▸ **任务要求**
请从关于六边形棋盘上车走两步的题解停下的地方接着往下写，把后续内容补全。

▸ **原文摘录**
* * *
As a small simplification, Bob will compute the number of ways his rook can move to the destination cell assuming there are no other pieces on the board, not even the piece he wants to attack.

Input :

• The input consists of one line, containing two different coordinates on the hexagonal chess board, the current positions of your rook and the piece you want to attack.

Output:

Output a single integer, the number of ways the rook can move from its current position to the position of the piece it wants to attack in exactly two moves, assuming there are no other pieces on the board.

样例输入
c4 h4
样例输出
6

题意：一个棋盘，字母代表列，数字代表一个V型对应的行，棋子可以延六边形的六个方向的任意一个方向做任意长度的直线运动，给两个点，求棋子从一个点到另一个点，走且仅走两步，有几种方法可以到达；

• 找出两个位置一步可到达的点，取交集
• 上下方向可到达的好判断，在同一列的都是
• 左上到右下：每个列的行坐标相对大小 6,6,6,6,6,6,5,4,3,2,1
• 左下到右上：每个列的行坐标相对大小 1,2,3,4,5,6,6,6,6,6,6
• 交集的大小就是结果

#include<bits/stdc++.h>
using namespace std;
const int mod = 1e9+7;

int maxn[] = {0,6,7,8,9,10,11,10,9,8,7,6};
int left_down[]= {0,1,2,3,4,5,6,6,6,6,6,6};
int left_up[] = {0,6,6,6,6,6,6,5,4,3,2,1};
int tail1 = -1;
int tail2 = -1;
int ans = 0;

struct node
{
    int x;
    int y;
} a[1200],b[1200];

bool cmp(node a,node b)
* * *
▸ **所给数据**
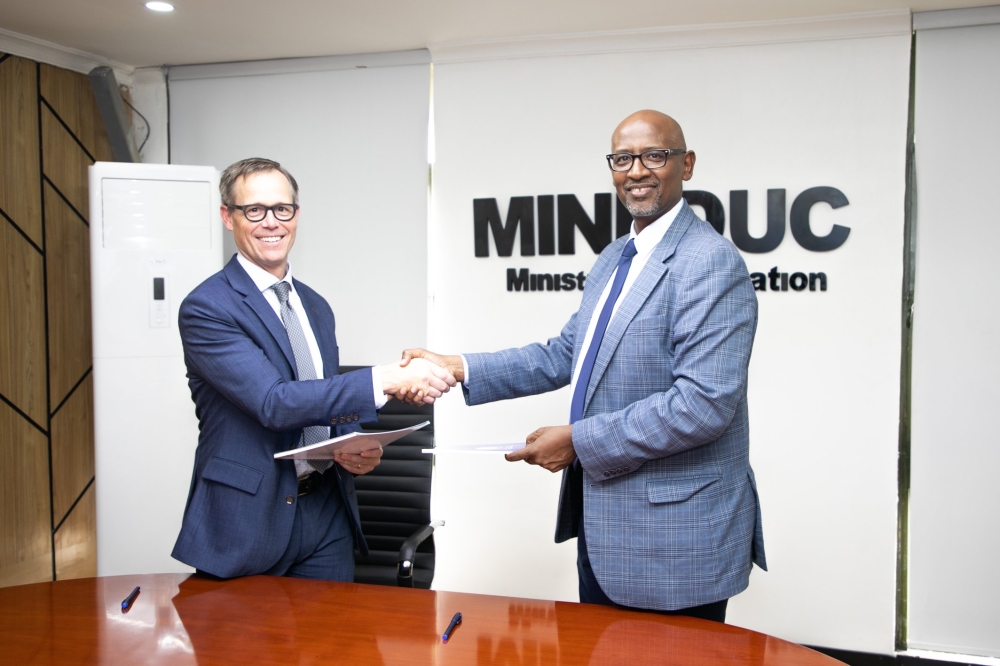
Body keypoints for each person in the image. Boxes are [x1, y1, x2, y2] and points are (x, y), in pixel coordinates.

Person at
* * *
▸ **书面回答**
{
    if(a.x==b.x)
        return a.y<b.y;
    return a.x<b.x;
}

void count_(int x,int y,node *a,int &tail)
{
    for(int i = 1; i<=maxn[x]; i++)
    {
        if(i==y)
            continue;
        a[++tail].x = x;
        a[tail].y = i;
    }
    for(int i = 1; i<=11; i++)
    {
        if(i==x)
            continue;
        int yy = y+left_up[i]-left_up[x];
        if(yy>=1&&yy<=maxn[i])
        {
            a[++tail].x = i;
            a[tail].y = yy;
        }
    }
    for(int i = 1; i<=11; i++)
    {
        if(i==x)
            continue;
        int yy = y+left_down[i]-left_down[x];
        if(yy>=1&&yy<=maxn[i])
        {
            a[++tail].x = i;
            a[tail].y = yy;
        }
    }
}
void find_equal()
{
    int i = 0,j = 0;
    while(i<=tail1&&j<=tail2)
    {
        if(a[i].x==b[j].x&&a[i].y==b[j].y)
        {
            //printf("%d %d\n",a[i].x,a[i].y);
            ans++;
            i++;
            j++;
        }
        else if(cmp(a[i],b[j])==0)
            j++;
        else
            i++;
    }
}
//void output(node a[],int tail)
//{
//    for(int i = 0;i<=tail;i++)
//    {
//        printf("|%d %d| ",a[i].x,a[i].y);
//    }
//    cout<<endl;
//}
int main()
{
    char s1[5],s2[5];
    int word1,dig1,word2,dig2;
    cin>>s1>>s2;

    word1 = s1[0]-'a'+1;
    dig1 = strlen(s1)==3?10:s1[1]-'0';
    if(s1[2]=='1')
        dig1++;
    word2 = s2[0]-'a'+1;
    dig2 = strlen(s2)==3?10:s2[1]-'0';
    if(s2[2]=='1')
        dig2++;

    count_(word1,dig1,a,tail1);
    count_(word2,dig2,b,tail2);
    sort(a,a+tail1+1,cmp);
    sort(b,b+tail2+1,cmp);
    // output(a,tail1);
    // output(b,tail2);
    find_equal();
    // if(strcmp(s1,s2)==0)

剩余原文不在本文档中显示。